== Required task A ==
Repeat, word for word, everything in the essay on belief and logic from "But you can’t" down to "is another assumption.".
== Required task B ==
Name every traveler in the train joke in the essay on belief and logic.
== Required task C ==
Pick up the essay on belief and logic after its final sentence and carry it forward.

== Selected passage ==
%%

Not a satisfactory answer. We need to believe something. We can’t make decisions otherwise. A defining boundary between childhood and adulthood is that children believe their parents (mostly), while adults believe something else that enables decision-making.

I spent a year of my doctorate exploring belief. I started by reading about predicate calculus (“Logic”). The gist is this: One might have a rule that goes “Whenever X is true and Y is true, one may say that X is true … or that Y is true”. Is this true? Intuitively, yes, but prove it! That’s what predicate calculus does, but only if we make assumptions, like something can’t be true and false at the same time, etc. Very detailed.

There’s this joke: “A Physicist, a mathematician and a logician are travelling to a conference from London to Edinburgh. The train crosses the Scottish border, and they see a black sheep. The physicist says: “Look, all sheep in Scotland are black”. The mathematician replies: “Fool, only some of the sheep in Scotland are black”. The logician retorts: “Idiots – all you can say is that at least one sheep in Scotland is black on at least one side”. As I said, Logicians are different.

But you can’t reason with logic until you make “real” assumptions. You can’t say “all birds can fly”, and “Tweety is a bird”, and deduce “Tweety can fly”, without assuming that there are birds, something called flight, and something called Tweety. And “all birds can fly” is another assumption.

Everything we ‘know’ is just assumptions … beliefs.

%%

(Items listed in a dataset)
%%

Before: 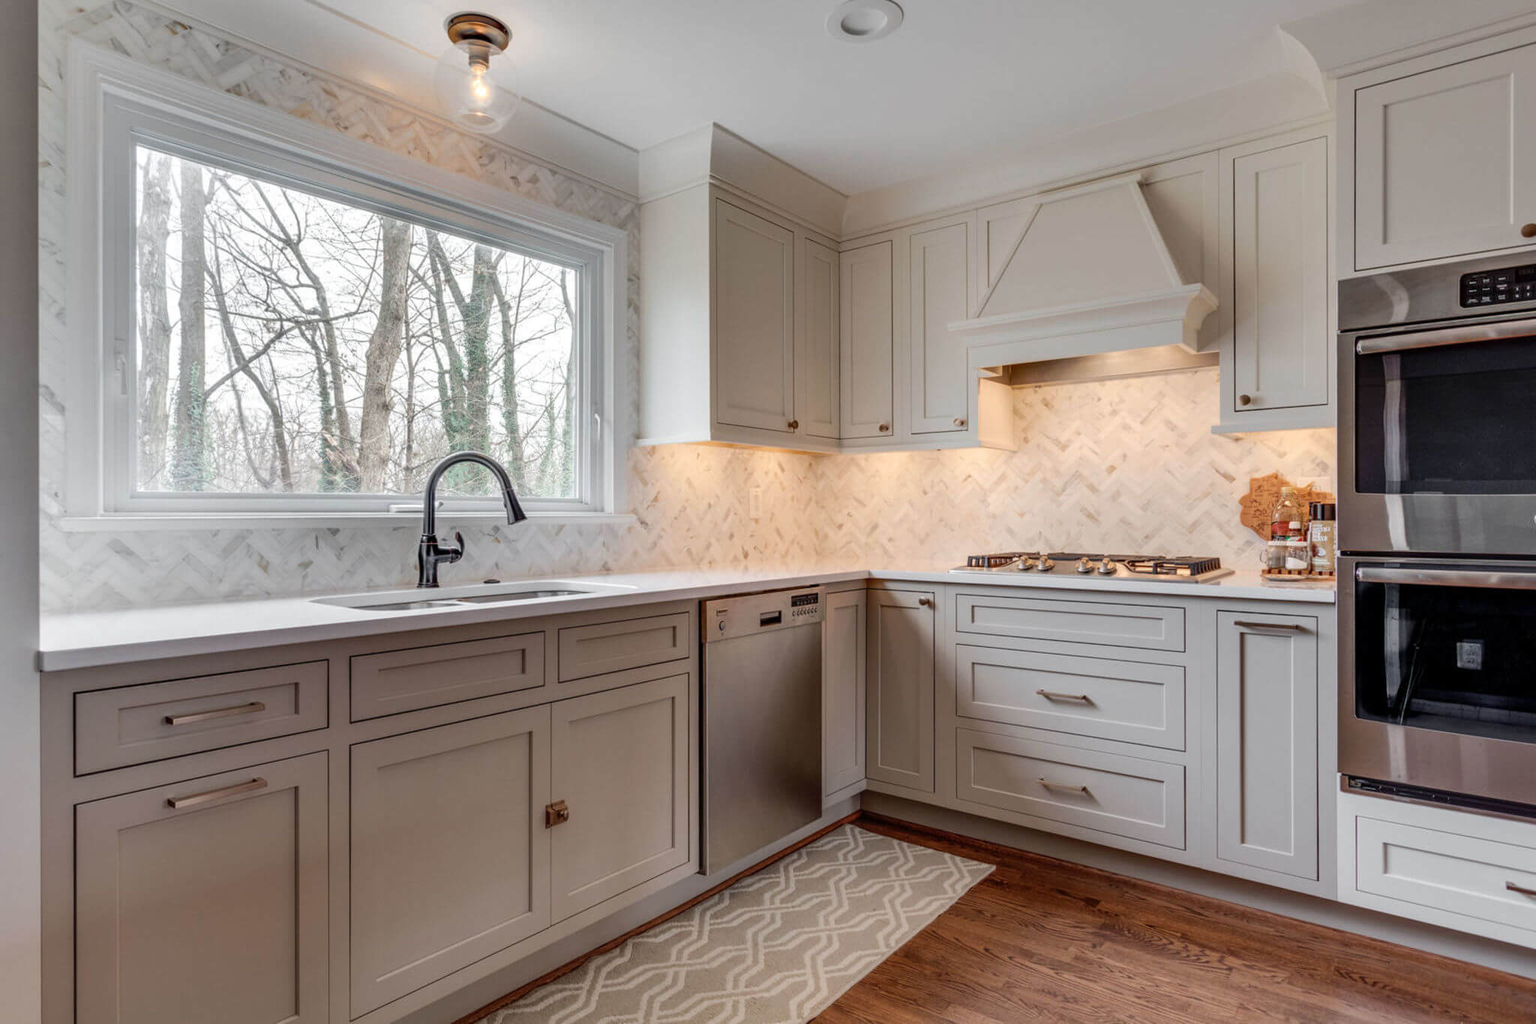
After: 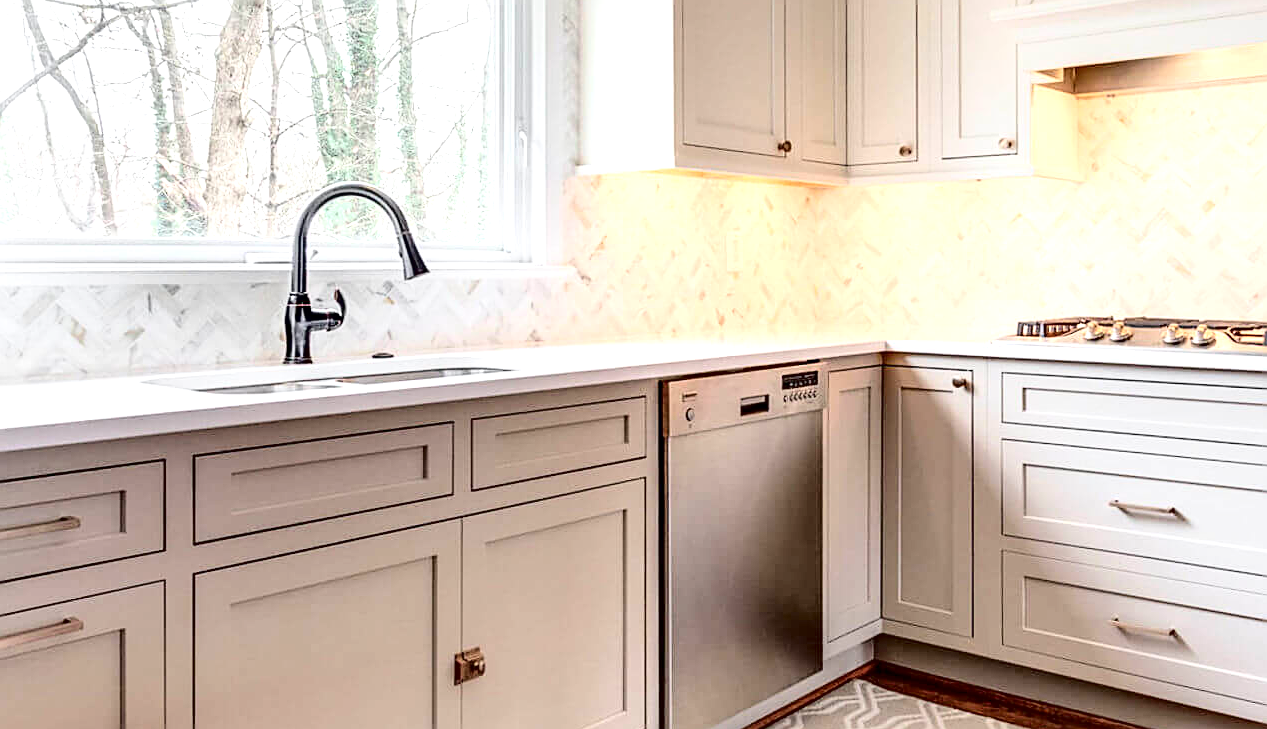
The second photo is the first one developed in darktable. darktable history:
exposure: black level correction 0, exposure 1.001 EV, compensate exposure bias true, compensate highlight preservation false
crop: left 13.331%, top 30.816%, right 24.767%, bottom 15.798%
tone curve: curves: ch0 [(0, 0) (0.003, 0) (0.011, 0.001) (0.025, 0.003) (0.044, 0.005) (0.069, 0.013) (0.1, 0.024) (0.136, 0.04) (0.177, 0.087) (0.224, 0.148) (0.277, 0.238) (0.335, 0.335) (0.399, 0.43) (0.468, 0.524) (0.543, 0.621) (0.623, 0.712) (0.709, 0.788) (0.801, 0.867) (0.898, 0.947) (1, 1)], color space Lab, independent channels, preserve colors none
sharpen: on, module defaults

%%

== Exercise result A ==
But you can’t reason with logic until you make “real” assumptions. You can’t say “all birds can fly”, and “Tweety is a bird”, and deduce “Tweety can fly”, without assuming that there are birds, something called flight, and something called Tweety. And “all birds can fly” is another assumption.

== Exercise result B ==
A physicist, a mathematician and a logician.

== Exercise result C ==
Also, our knowledge contains many contradictions. Frege proved that if your knowledge contains one contradiction, then you can prove anything.

I managed to prove that it’s so hard to resolve contradictions, it would take us many lifetimes to clean up our ‘knowledge’ to the point where we could reason with it. But we can still reason … how come?

I wrote a computer program that could be ‘fed’ contradictory knowledge, reason with it, provide apparently sound proofs of completely contradictory things, quite happily … like us.

This is why I am so sceptical of the ‘academic rigour’ that artists are expected to apply to their work. There are a million ways of justifying any piece of art, given a brief and context … and our contradictory knowledge. It’s just pissing with proof, logical masturbation.

I do it – nobody takes you seriously if you don’t … but come on, folks, inject some reality here, stop pretending that this cognitive charade has any creative, or academic, value whatsoever: let’s get on with making stuff, doing stuff, and making the world a better place … which is what I really believe we should be doing!